Skip to content

Change Ctrl+I to perform comment-aware line wrapping #320

@ProgerXP

Description

@ProgerXP

Add a new INI setting SplitLines (default is 1, enabled; 0 switches to legacy Notepad2 / SCI_LINESSPLIT behaviour). If enabled, it changes Edit > Lines > Split Lines (Ctrl+I) command:

  • It is enabled regardless if current selection is empty or not.
  • It does not use SCI_LINESSPLIT, instead it uses new vim-like algorithm (but better). In vim, line wrapping is called with gql (current line) and V + ql (selection).
  • When called with empty selection, enable "open ending" mode: work on area from current line to EOF and stop when have produced a single (full) line or hit EOF. This allows incremental line-by-line wrapping, taking/placing words from/to subsequent lines as needed.
  • In the end, the command puts caret after last symbol of the last line in the work area (just like Ctrl+J Join Lines with no selection #160 on empty selection).
  • Trailing line breaks are removed from the work area. For example, if I have selected 1 line and 2 empty lines after it, Ctrl+I works as if I selected only 1 line. This is similar to Alt+X (Ignore newlines in Alt+X #30) and others. Doing so allows calling Ctrl+I after selecting complete line(s) using line gutter or Ctrl+Shift+Space, without having to press Shift+Arrow Left to exclude final \ns from selection.
  • Trailing whitespace on each line is removed before and after the command (as Alt+W does). In other words, trailing spaces that the work area had should not change the operation, and no trailing spaces should exist in the work area after it ends. Of inner consecutive whitespace only one is kept (like Alt+P but may preserve non-spaces).

[Set tasks]:
1. Please decide whether each statement agrees with the line-wrapping proposal, answering yes or no and quoting the deciding words: (a) The SplitLines setting is disabled by default. (b) With an empty selection, the command works from the current line to the end of the file. (c) Trailing whitespace on each line remains once the command finishes.
2. In one to three sentences, explain why the line-wrapping proposal removes trailing line breaks from the work area.

Data records
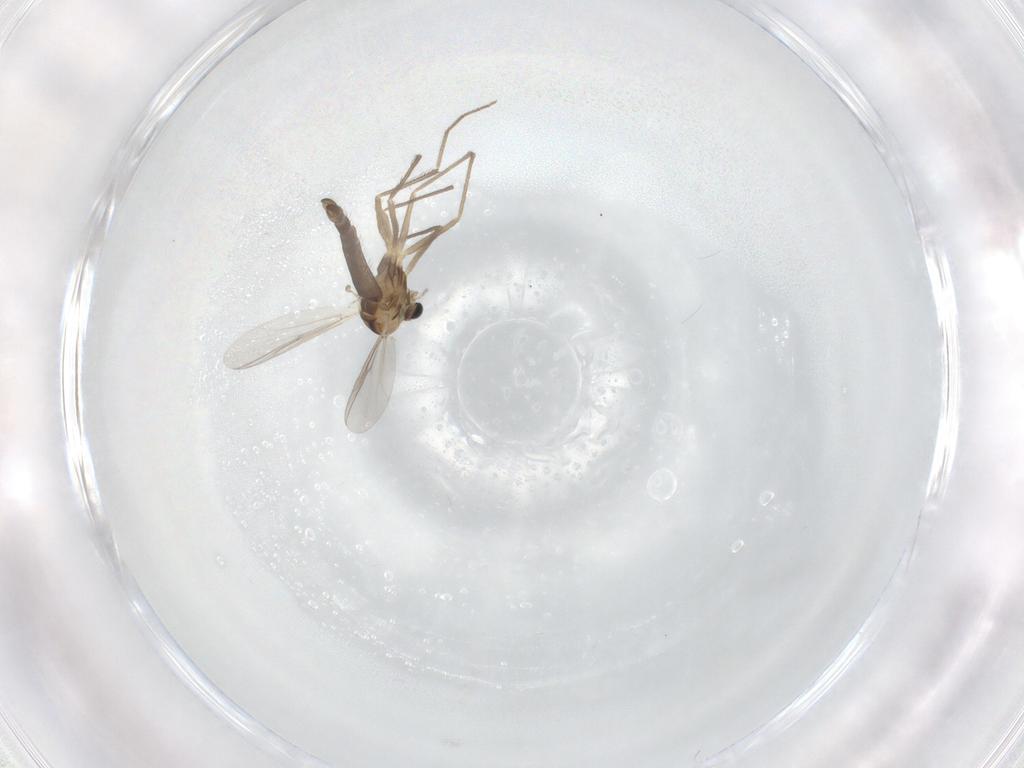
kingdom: Animalia
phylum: Arthropoda
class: Insecta
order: Diptera
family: Chironomidae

[Replies]:
1.
(a) No: "default is 1, enabled"
(b) Yes: "work on area from current line to EOF"
(c) No: "no trailing spaces should exist in the work area after it ends"

2. Removing them lets Ctrl+I be called right after selecting complete lines with the line gutter or Ctrl+Shift+Space. The final line breaks then don't have to be excluded from the selection with Shift+Arrow Left.